• _Material provided_
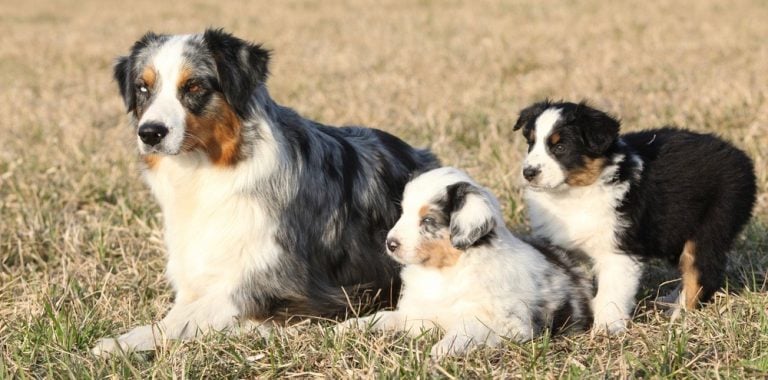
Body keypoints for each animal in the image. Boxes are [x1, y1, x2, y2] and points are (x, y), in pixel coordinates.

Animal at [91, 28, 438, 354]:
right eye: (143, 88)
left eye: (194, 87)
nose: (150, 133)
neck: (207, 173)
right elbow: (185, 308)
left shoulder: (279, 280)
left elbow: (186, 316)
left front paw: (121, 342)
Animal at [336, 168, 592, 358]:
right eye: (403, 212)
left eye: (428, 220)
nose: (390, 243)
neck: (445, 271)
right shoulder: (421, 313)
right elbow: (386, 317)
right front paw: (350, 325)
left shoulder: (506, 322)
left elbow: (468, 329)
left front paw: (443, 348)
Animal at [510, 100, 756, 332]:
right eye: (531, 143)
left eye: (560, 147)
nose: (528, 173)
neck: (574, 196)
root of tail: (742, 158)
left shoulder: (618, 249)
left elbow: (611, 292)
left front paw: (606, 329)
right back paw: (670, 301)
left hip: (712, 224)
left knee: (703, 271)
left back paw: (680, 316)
* * *
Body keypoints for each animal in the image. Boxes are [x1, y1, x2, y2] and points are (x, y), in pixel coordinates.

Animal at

• _What you are asked to do_
Scan the material above for lines holding "front" and copy each of them.

• _Task answer_
left front paw: (121, 342)
right front paw: (350, 325)
left front paw: (443, 348)
left front paw: (606, 329)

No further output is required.